The way you deploy a DTR cache is the same, whether you’re deploying a single replica or multiple ones. The difference is that you should configure the replicas to store data using a shared storage system.
When using a shared storage system, once an image layer is cached, any replica is able to serve it to users without having to fetch a new copy from DTR.
DTR caches support the following storage systems:
- Alibaba Cloud Object Storage Service
- Amazon S3
- Azure Blob Storage
- Google Cloud Storage
- NFS
- Openstack Swift
If you’re using NFS as a shared storage system, make sure the shared directory is configured with:
/dtr-cache *(rw,root_squash,no_wdelay)
This ensures read-after-write consistency for NFS.
You should also mount the NFS directory on each node where you’ll deploy a DTR cache replica.
Label the DTR cache nodes
Use SSH to log in to a manager node of the swarm where you want to deploy the DTR cache.
If you’re using UCP to manage that swarm you can also use a client bundle to configure your Docker CLI client to connect to that swarm.
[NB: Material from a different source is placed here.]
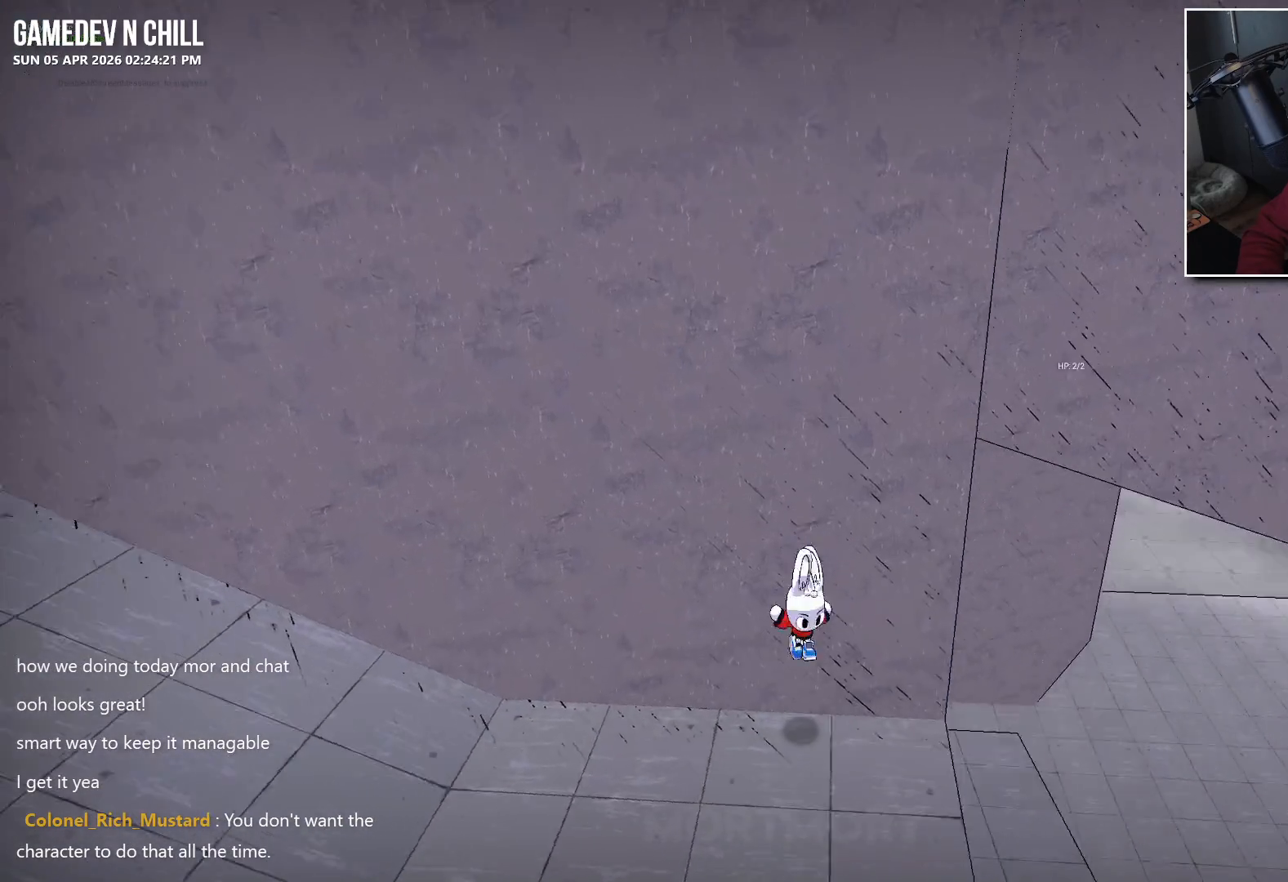
{"buttons": [], "left_stick": "up-right", "right_stick": "right", "events": [[250, "left_stick", "right"], [333, "right_stick", "center"], [417, "left_stick", "up-right"], [467, "right_stick", "right"]]}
Label each node that is going to run the cache replica, by running:
docker node update --label-add dtr.cache=true <node-hostname>
Configure and deploy the cache
Create the cache configuration files by following the instructions for deploying a single cache replica.
Make sure you adapt the storage
object, using the
configuration options for the shared storage
of your choice.
Configure your load balancer
The last step is to deploy a load balancer of your choice to load-balance requests across the multiple replicas you deployed.